WASHINGTON (June 17, 2009) – The Obama administration today offered several positive recommendations that could help address the regulatory problems that created the current financial crisis, according to the National Association of Mutual Insurance Companies (NAMIC). The release of the long-anticipated white paper will be accompanied by testimony from Treasury Secretary Timothy Geithner before the Senate Banking Committee and House Financial Services Committee tomorrow.
"We appreciate the Obama administration's effort to draft a plan that thoughtfully addresses the tremendously complex set of challenges that confront the U.S. financial system,” said Charles M. Chamness, president and CEO of NAMIC. “The white paper is appropriately focused on the current and likely future causes of systemic risk, which it identifies as excessive leverage, under-capitalization, and insufficient liquidity on the part of some financial holding companies. By pointing to these concerns, the paper implicitly recognizes that property/casualty insurance companies – particularly mutual insurers whose sole focus is the policyholder – have performed exceptionally well throughout this crisis and do not pose a risk to the financial system.”
The 85-page document proposes broad reforms to all areas of financial services regulation, based on current and possible future regulatory failures. In its section on insurance, the report explicitly states that the current crisis did not stem from widespread problems in the insurance industry. In the case of AIG, the report explains that the main problems were created outside of its traditional insurance business. “We are pleased that the paper recognizes that AIG was a financial holding company, which contained well-regulated insurance subsidiaries as well as a poorly regulated non-insurance subsidiary that engaged in risky non-insurance activities,” Chamness said.

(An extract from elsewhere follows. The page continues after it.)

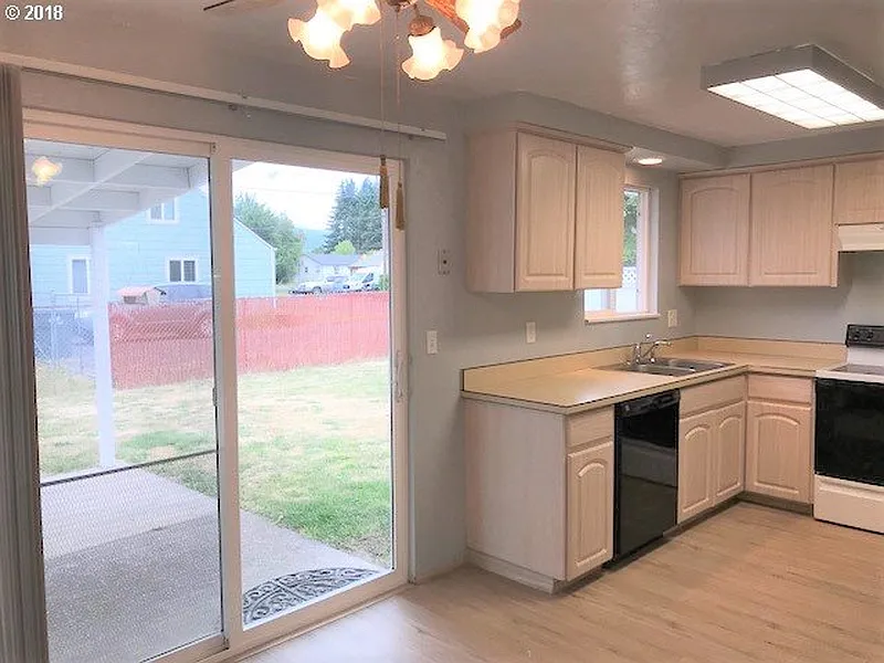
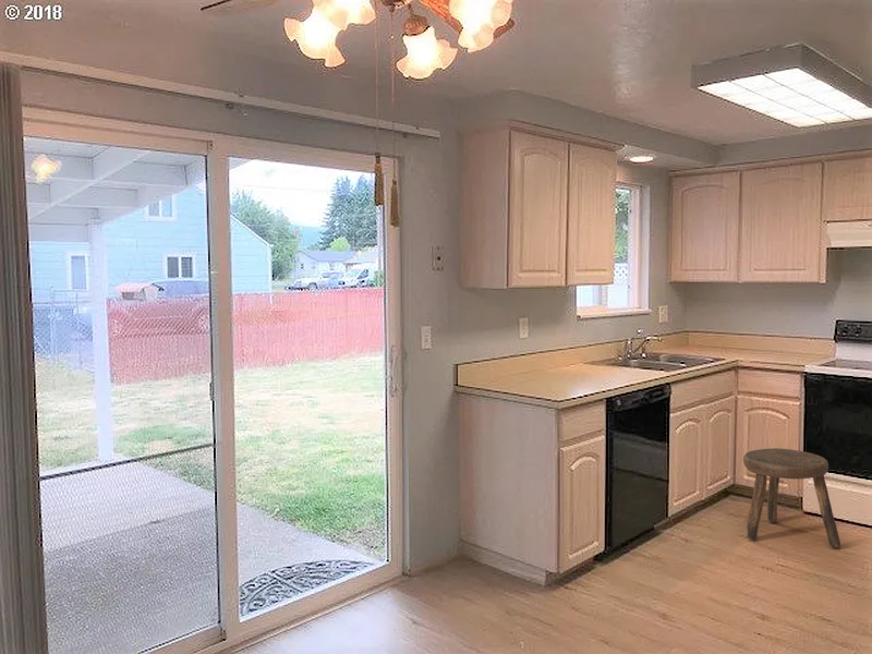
+ stool [742,447,841,549]
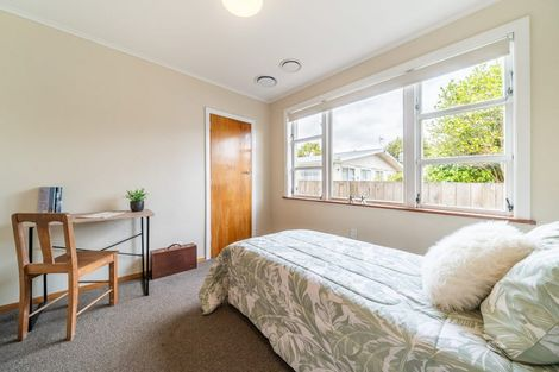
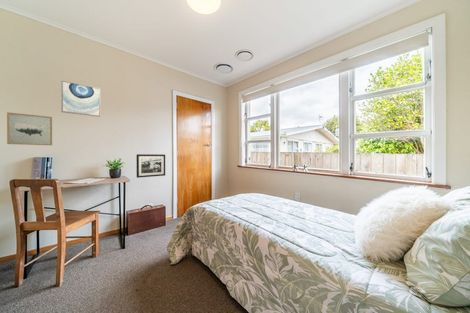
+ wall art [6,111,53,146]
+ picture frame [136,153,166,179]
+ wall art [60,80,101,118]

“We note the administration’s proposal to create an Office of National Insurance whose structure and limited authority parallels the Office of Insurance Information that has been proposed in legislation currently pending in the House of Representatives and which NAMIC has endorsed,” Chamness said. “Since the paper does not propose assigning regulatory authority to the ONI, we believe that ‘any new insurance regulatory regime’ refers to regulatory reforms that potentially could be undertaken within the existing state-based regulatory system, which the paper leaves undisturbed and fully intact.
“NAMIC does have concerns with some of the language in the draft paper, and we look forward to providing further input as we review the legislative language and listen to the perspective of President Obama and Secretary Geithner.”